I yet again have lived in the same town- my friends were never good enough. No there wasn’t anyone who could watch my son. What relationships were started between me and my sisters were quickly squashed by lectures of how we weren’t making choices that were approved of or…
Hello? I had a one year old, was going to church, going to school full time, and working part time. I had earned those hours of gaming. Which were to be ripped away a few years later. I am just now getting back to them.
And this isn’t to rant or to rave.
I don’t lie. Well I don’t. I just refrain from discussing certain topics with people for my own sanity.
But the past 13 years have been spent (literally) buying the “right” items, the wrong car, the wrong schooling, surgery that was required. (Yes I had to do something. Surgery was one of those tradeoffs to quit school but was still a betterment of myself. And a necessity in order to live a healthy life style.)
Never mind in my quest to be this perfectly pleasing person I have spent well outside of my means because when I hear a suggestion I don’t necessarily recognize it as such, but as an order to fix whatever the perceive offense was.
And I have learned nothing. I strive for this perfection that does not exist. Except in the magazines, in the movies, in the expectations of church. If I hear that life is a journey not a destination I may scream. I really may.

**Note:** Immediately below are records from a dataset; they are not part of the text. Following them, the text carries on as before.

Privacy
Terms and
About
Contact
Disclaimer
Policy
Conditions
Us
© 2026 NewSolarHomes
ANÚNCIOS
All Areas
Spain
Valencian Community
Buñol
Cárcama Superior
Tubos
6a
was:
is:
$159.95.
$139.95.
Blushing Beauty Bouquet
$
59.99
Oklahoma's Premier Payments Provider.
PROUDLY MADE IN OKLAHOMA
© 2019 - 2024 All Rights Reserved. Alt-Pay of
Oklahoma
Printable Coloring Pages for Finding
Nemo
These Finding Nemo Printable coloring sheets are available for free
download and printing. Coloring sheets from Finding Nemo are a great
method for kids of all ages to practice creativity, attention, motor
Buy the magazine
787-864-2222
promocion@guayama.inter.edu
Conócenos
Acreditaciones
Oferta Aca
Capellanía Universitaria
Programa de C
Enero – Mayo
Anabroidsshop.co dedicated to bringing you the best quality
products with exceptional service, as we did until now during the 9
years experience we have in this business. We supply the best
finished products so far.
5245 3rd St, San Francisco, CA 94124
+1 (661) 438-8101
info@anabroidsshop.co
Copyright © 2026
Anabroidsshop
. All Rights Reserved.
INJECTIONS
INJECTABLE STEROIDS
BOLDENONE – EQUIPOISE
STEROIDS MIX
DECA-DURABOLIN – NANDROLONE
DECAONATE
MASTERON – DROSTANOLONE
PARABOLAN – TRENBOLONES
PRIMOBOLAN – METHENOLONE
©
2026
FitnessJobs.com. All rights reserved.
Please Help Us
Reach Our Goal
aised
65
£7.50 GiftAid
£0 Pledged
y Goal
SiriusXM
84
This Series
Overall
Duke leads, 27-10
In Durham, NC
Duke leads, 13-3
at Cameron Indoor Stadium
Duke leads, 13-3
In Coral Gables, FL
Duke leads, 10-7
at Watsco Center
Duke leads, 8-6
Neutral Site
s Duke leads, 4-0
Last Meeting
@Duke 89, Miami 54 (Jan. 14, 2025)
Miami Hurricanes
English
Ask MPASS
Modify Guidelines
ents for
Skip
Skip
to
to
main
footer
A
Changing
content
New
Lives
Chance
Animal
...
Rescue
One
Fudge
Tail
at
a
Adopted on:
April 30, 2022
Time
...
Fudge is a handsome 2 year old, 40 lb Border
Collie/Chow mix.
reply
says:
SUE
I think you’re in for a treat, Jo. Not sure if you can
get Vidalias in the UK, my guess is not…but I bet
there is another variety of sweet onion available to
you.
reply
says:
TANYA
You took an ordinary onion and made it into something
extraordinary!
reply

And in reaching this sad but true check on reality, I am not perfect. I will not magically grow taller; the weight will not go away. Some family members will never change. My job will not function how I view it needs to.
That list goes on.
Sooo… My books may never sell. But I am writing. I am writer in spite of what I have been told the last odd decades. I do have a quirky personality and that is okay. I don’t have to have a million friends. But I can be kind and respectful to people I know and meet.
The kindness that is there hiding I let it out. I encourage other fledgling writers. I may not have an agent but we are all trying to share our story and slowly week by week, day by day, mine is being told.
So 2015 is the year that I try to reaffirm that I am good enough as me. And set out to accomplish my goals. I’ve done them once. I can do it again. GO ME!!